- **Textabschnitt**
Extremismus:Aussteigerprogramme für Extremisten: Hauptsache, sie legen keine Bombe

Sch¸lerprojekt gegen Salafismus

Im Rollenspiel erkunden Schüler im kritischen Diskurs die Anwerbeversuche von Salafisten im Alltag. (Archivbild)

(Foto: dpa)
  • Aussteigerprogramme für Islamisten vermehren sich derzeit rasant.
  • Wie bereits in Frankreich gibt es jetzt auch in Deutschland Zweifel an deren Qualität.
  • Das betrifft sowohl private Programme als auch die der deutschen Behörden.

Von Ronen Steinke, Berlin

Deutschland zählt etwa 700 islamistische "Gefährder", Frankreich mehr als zwanzig Mal so viele. Die Dringlichkeit ist entsprechend hoch, wenn im Nachbarland überlegt wird, wie man junge Leute aus der Szene herausholt.

Die Pariser Regierung stellt gerade ihre gesamte Anti-Terror-Politik auf den Prüfstand, und sie stockt die Mittel nicht auf, sondern streicht Präventionsprogramme radikal zusammen: Die Macron-Leute vermuten, diese brächten schon seit Jahren nichts. Seriöse Erfolgskontrollen habe es nie gegeben. Stattdessen Wildwuchs, auch manche Scharlatane. In Frankreich, so nehmen es deutsche Sicherheitsleute in diesen Monaten mit Erstaunen wahr, sagt man das neuerdings offen. Und in Deutschland?

Von Wildwuchs ist auch hier die Rede, wenn man mit Beamten spricht. Eine in diesem Jahr veröffentlichte Erhebung des Bundeskriminalamts beschreibt eine sprunghafte Vermehrung von Extremismus-Beratungsstellen. "Die Landschaft ist kaum mehr zu überschauen", sagt der Islamwissenschaftler Mitra Moussa Nabo, der für das Bundesinnenministerium forscht.

- **Arbeitsauftrag**
Gib im Textabschnitt über Aussteigerprogramme alles von "Sch¸lerprojekt gegen Salafismus" bis hinunter zu "an deren Qualität." wieder und tausche dabei "Islamisten" gegen "Dschihadisten" aus. Die Datensätze werden hierfür nicht gebraucht.

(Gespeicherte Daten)
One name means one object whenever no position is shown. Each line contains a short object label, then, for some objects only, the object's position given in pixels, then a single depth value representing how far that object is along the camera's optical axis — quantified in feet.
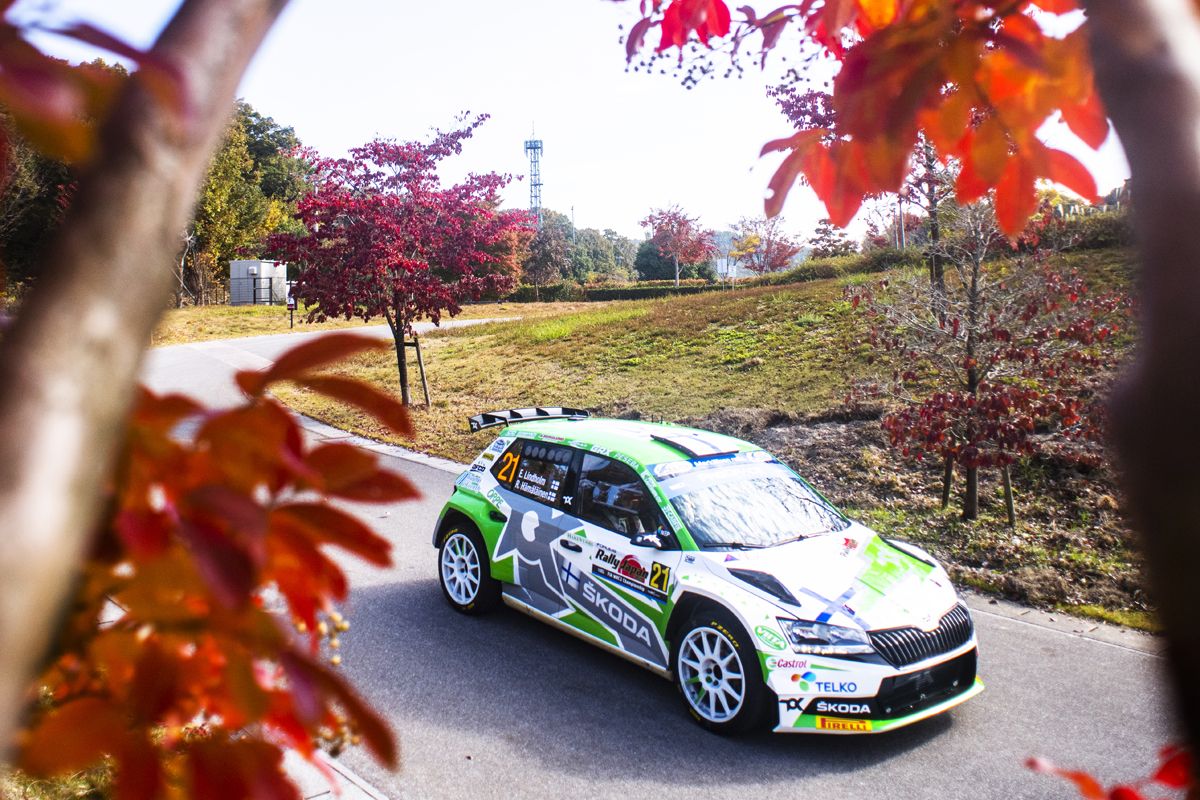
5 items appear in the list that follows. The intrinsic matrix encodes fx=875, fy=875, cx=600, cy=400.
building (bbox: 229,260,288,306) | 144.25
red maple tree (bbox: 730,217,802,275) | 147.13
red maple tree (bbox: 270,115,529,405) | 53.36
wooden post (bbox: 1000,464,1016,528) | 29.21
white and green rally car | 15.90
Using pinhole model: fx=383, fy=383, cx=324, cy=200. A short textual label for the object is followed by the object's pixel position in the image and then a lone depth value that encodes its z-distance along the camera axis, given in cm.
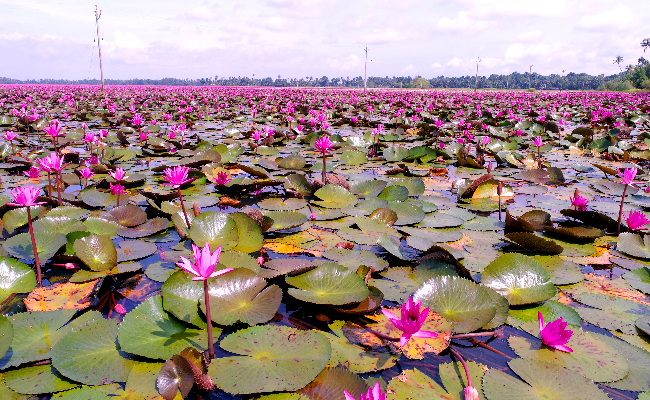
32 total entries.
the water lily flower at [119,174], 254
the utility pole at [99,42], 2580
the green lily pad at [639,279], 183
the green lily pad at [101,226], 227
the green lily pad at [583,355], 127
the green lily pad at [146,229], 233
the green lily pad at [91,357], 119
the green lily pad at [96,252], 183
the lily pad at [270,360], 116
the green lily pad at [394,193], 315
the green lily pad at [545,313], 158
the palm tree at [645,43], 7449
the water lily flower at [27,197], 161
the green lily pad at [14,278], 164
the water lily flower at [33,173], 344
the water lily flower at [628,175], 224
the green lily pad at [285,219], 243
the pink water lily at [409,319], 127
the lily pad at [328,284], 161
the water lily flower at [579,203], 264
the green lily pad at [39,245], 192
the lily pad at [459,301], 150
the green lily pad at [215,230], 207
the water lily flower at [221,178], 332
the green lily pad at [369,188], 336
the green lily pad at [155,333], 130
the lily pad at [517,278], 169
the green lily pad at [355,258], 197
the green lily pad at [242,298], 149
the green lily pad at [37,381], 114
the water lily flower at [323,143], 312
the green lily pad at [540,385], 115
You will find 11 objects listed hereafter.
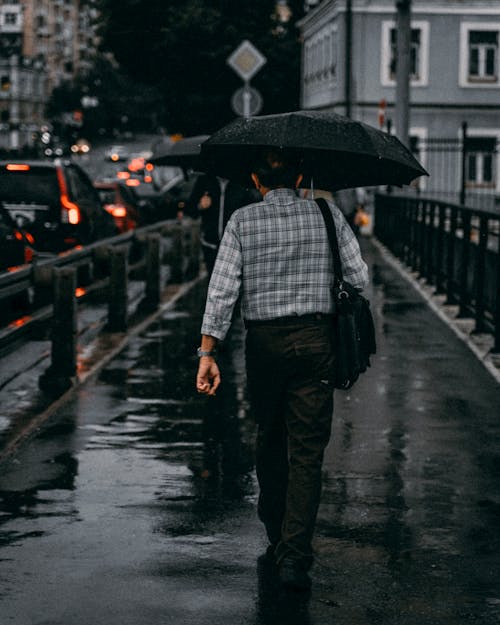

- **Erledigte Aufgabe**
Sch¸lerprojekt gegen Salafismus

Im Rollenspiel erkunden Schüler im kritischen Diskurs die Anwerbeversuche von Salafisten im Alltag. (Archivbild)

(Foto: dpa)
  • Aussteigerprogramme für Dschihadisten vermehren sich derzeit rasant.
  • Wie bereits in Frankreich gibt es jetzt auch in Deutschland Zweifel an deren Qualität.